По табличке на двери я знал, что их зовут Клара и Мануэль. Мануэля, чтоб не сглазить, Бог одарил немалым горбом. А Клара всякий раз, когда я её видел, вызывала одну и ту же мысль: женщина с чужим лицом. Чьё у неё лицо, я не знаю. Не знаю даже, кто такая она сама.
Однажды, осенней ночью, соседка за стеной сломала стену молчания между нами. Клара вошла ко мне без церемоний, как к старому знакомому, и голосом, похожим на звук лопнувшей струны, очень тонким и благородным, попросила, чтобы завтра я пришёл на похороны её мужа.
Она говорила не по-испански, а на языке, который мне близок. Но и этот язык дрожал испанской мелодией.
— Мануэль не проклинал смерть.

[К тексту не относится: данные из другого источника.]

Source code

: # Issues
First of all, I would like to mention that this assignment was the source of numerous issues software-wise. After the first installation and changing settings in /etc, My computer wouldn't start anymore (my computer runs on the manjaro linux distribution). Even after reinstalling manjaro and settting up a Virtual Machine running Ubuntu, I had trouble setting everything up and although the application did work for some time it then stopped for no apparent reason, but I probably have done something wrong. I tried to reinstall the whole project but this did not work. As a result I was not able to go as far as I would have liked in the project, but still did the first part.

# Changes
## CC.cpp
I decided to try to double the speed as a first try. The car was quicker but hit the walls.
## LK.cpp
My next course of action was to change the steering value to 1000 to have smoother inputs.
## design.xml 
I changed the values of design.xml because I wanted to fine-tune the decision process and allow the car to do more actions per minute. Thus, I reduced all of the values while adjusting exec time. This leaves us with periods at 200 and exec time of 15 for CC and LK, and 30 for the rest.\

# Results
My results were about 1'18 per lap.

Только показал ей фигу и угас.
Помню это кладбище, когда оно только родилось, и вот оно уже пригрело дедов, бабок и внуков.

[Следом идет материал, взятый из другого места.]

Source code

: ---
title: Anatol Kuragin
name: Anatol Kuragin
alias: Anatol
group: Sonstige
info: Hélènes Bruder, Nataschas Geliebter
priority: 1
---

Сколько пальцев осталось у двоих солдат-инвалидов, столько народу, считая меня, Клару и могильщика, было на похоронах.
По лицу Клары дождём струилась чёрная вуаль.
После «Эйл моле рахамим»[50]
у глиняного холмика остались двое: я и Клара. Холмик напоминал горб Мануэля. Могу поклясться, Клара тоже так подумала.Наши ноги прилипли к сырой глине вокруг могилы. Эта глина, подумал я, объединяет нас. Она — наша пища, наша вечная диета.

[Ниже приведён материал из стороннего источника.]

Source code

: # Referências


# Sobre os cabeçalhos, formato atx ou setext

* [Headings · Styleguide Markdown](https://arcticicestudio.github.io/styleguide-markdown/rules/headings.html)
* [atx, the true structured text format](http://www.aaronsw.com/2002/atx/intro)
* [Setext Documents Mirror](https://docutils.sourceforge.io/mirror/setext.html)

На могилу Клара уложила спать букетик хризантем. Потом, освободившись от глиняной гравитации, подошла ко мне:
— Всех этих, кто только что ушёл, я не знаю. Друзья Мануэля. Он с ними в бридж играл. Мои друзья тоже здесь, но их не видно.
Я огляделся по сторонам. Где же её друзья, за надгробиями, что ли, прячутся? Но вокруг не было ни одной живой души.
— Знаете, кто мои друзья? Это слёзы.
Из-под чёрного дождя вуали сверкнули две маленькие молнии.
Вскоре пошёл настоящий дождь. Капли запрыгали по холмику, как рыбки из ячей тяжёлой растянутой сети.
— Я провожу вас домой. Адрес я знаю. — Я взял Клару под руку.
Прислушиваясь к шуму дождя, я подумал: это не дождь шумит, а мертвецы воюют под землёй. Как же потом узнать, кто выиграл войну?
Кларина вуаль выросла, накрыла нас обоих, накрыла всё кладбище. Потемнело, как перед бурей.
Клара открыла, мы вошли, она сняла чёрную вуаль, и стало светлее. Так выглядит жемчужина, когда её вынимают из раковины.
Я присел за столик, инкрустированный фигурами ацтекских богов. На стене висел портрет Мануэля. Гораздо моложе, чем когда я его знал. Усы — как два серпа. Лацканы увешаны медалями. И никакого горба.
Клара исчезла на кухне и вскоре, держа спину очень прямо, вернулась в комнату с двумя чашками кофе. По её лицу пробежал оттенок хризантем, оставленных на могиле. Она села напротив. Глотнула чёрный напиток, и молния опять сверкнула в её глазах.
— Я знаю, о чём вы думаете…
— О чём думаем мы оба: вы много лет носили чёрную вуаль внутри, пока на кладбище не достали её из-под кожи и не надели сверху.
— Хватит думать, о чём не положено. Чем читать чужие мысли, прочтите лучше цифры.